Step 1: Start with the Differential Equation
x²y” – 4xy’ + 6y = 0
Step 2: Assume a Trial Solution
Assume y(x) = xᵐ as a trial solution.
Step 3: Find the Derivatives
y'(x) = m xᵐ⁻¹ and y”(x) = m(m-1) xᵐ⁻²
Step 4: Substitute into the Equation
Substitute into our equation to get x²m(m-1)xᵐ⁻² – 4mxᵐ⁻¹ + 6xᵐ = 0.
Step 5: Simplify
Simplify to get m(m-1)xᵐ – 4mxᵐ + 6xᵐ = 0.
Step 6: Factor Out Common Terms
Factor out xᵐ to get (m(m-1) – 4m + 6)xᵐ = 0.
Step 7: Solve for Characteristic Equation
We get the characteristic equation m(m-1) – 4m + 6 = 0, simplifying to m² – m – 4m + 6 = 0 and finally m² – 5m + 6 = 0.
Step 8: Find Roots of Characteristic Equation
The roots are m₁ = 3 and m₂ = 2.
Step 9: Write Down the General Solution
y(x) = C₁ x³ + C₂ x²
Comment: The form of our general solution is derived directly from our initial assumptions and the roots of the characteristic equation. This is why y(x) = C₁ x³ + C₂ x² is the most general solution for the given Euler’s equation.
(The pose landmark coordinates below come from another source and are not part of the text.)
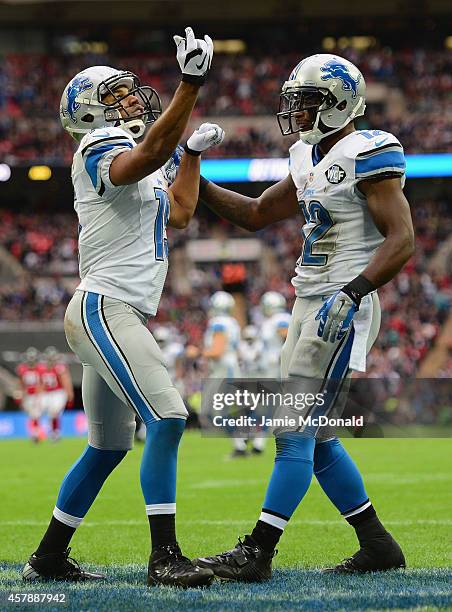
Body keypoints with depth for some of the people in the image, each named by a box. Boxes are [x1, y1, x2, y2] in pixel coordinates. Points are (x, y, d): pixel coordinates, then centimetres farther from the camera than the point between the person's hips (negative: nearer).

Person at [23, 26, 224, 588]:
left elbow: (178, 214, 31)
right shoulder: (100, 152, -10)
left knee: (108, 447, 15)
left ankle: (48, 558, 23)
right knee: (167, 418, -20)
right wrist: (191, 84, -37)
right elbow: (151, 152, -31)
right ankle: (164, 558, -20)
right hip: (104, 309, -11)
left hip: (119, 316, 11)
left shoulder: (136, 163, 20)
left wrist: (195, 152, 29)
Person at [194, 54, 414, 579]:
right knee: (318, 439, 12)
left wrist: (354, 291, -29)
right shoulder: (310, 159, 15)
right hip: (311, 306, 10)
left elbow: (402, 240, -19)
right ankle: (377, 545, 20)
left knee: (295, 433, -9)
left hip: (343, 311, -10)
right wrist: (197, 182, 15)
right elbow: (256, 215, 25)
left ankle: (257, 552, -7)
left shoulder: (366, 156, -13)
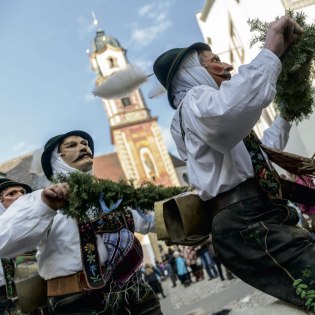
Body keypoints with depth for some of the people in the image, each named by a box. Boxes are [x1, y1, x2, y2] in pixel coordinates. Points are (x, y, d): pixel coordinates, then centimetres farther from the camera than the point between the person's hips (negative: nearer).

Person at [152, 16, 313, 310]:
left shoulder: (205, 106, 30)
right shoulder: (196, 101, -2)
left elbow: (261, 151, 41)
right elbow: (233, 106, -31)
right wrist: (271, 51, -21)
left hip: (264, 218, 10)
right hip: (247, 223, -10)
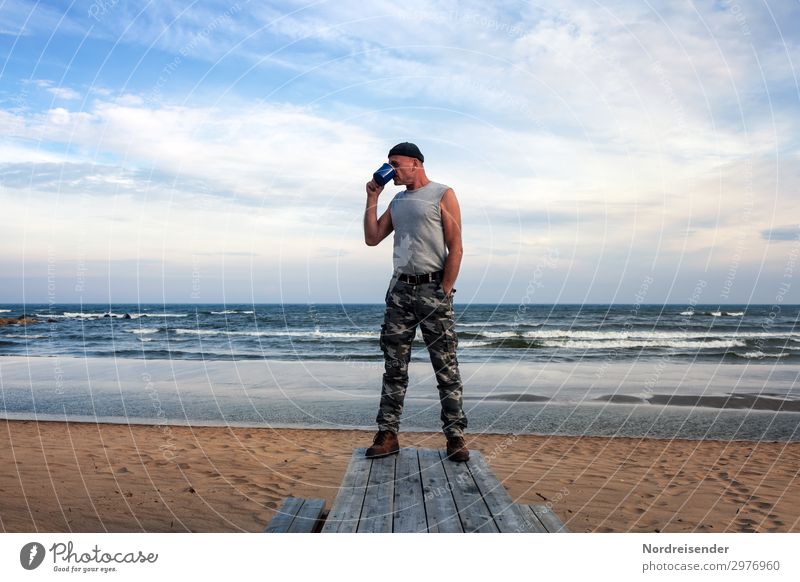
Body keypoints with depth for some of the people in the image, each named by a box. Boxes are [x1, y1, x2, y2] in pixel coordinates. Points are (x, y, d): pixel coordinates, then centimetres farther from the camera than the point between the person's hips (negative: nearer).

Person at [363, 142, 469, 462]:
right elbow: (372, 238, 14)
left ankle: (455, 436, 5)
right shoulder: (397, 201, 19)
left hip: (432, 288, -5)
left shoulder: (443, 194, 0)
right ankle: (388, 434, 9)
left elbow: (456, 248, -7)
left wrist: (444, 293, -12)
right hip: (399, 290, 5)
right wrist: (372, 198, 9)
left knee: (446, 366, -2)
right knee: (394, 366, 4)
Step 1: Start with the Differential Equation
x²y” – 4xy’ + 4y = 0
Step 2: Assume a Trial Solution
Assume y(x) = xᵐ as a trial solution.
Step 3: Find the Derivatives
y'(x) = m xᵐ⁻¹, y”(x) = m(m-1) xᵐ⁻²
Step 4: Substitute into the Equation
x²m(m-1)xᵐ⁻² – 4mxᵐ⁻¹ + 4xᵐ = 0
Step 5: Simplify
m(m-1)xᵐ – 4mxᵐ + 4xᵐ = 0
Step 6: Factor Out Common Terms
(m(m-1) – 4m + 4)xᵐ = 0
Step 7: Solve for Characteristic Equation
m(m-1) – 4m + 4 = 0 ➞ m² – m – 4m + 4 = 0 ➞ m² – 5m + 4 = 0
Step 8: Find Roots of Characteristic Equation
m = 4 (repeated root)
Step 9: Write Down the General Solution
y(x) = C₁ x⁴ + C₂ x⁴ ln(x)
Comment: ln(x) appears in the solution due to the repeated root.
The Fundamental Choice of y(x) = xᵐ in Differential Equations
The choice of y(x) = xᵐ as the trial solution in solving differential equations is rooted in a combination of mathematical intuition and historical development.
Throughout the history of mathematics, mathematicians have sought methods to solve differential equations. When facing second-order linear homogeneous equations with constant coefficients, the trial solution y(x) = xᵐ was observed to provide a remarkably efficient and effective approach.
While there isn’t a more fundamental principle that dictates the choice of y(x) = xᵐ, the reasoning behind its effectiveness is based on empirical observation and mathematical convenience. Substituting y(x) = xᵐ often simplifies the equation and leads to solutions involving m.
This approach might not be derived from a single profound principle, but it’s a testament to the power of mathematical exploration and the ingenuity of mathematicians across different eras.
Historical Context:
The trial solution y(x) = xᵐ has been used since the early days of calculus and differential equations. It gained prominence as mathematicians sought systematic ways to solve differential equations with constant coefficients. This approach found its place alongside other techniques and tools in the mathematician’s toolkit, offering a reliable method for tackling a wide array of problems.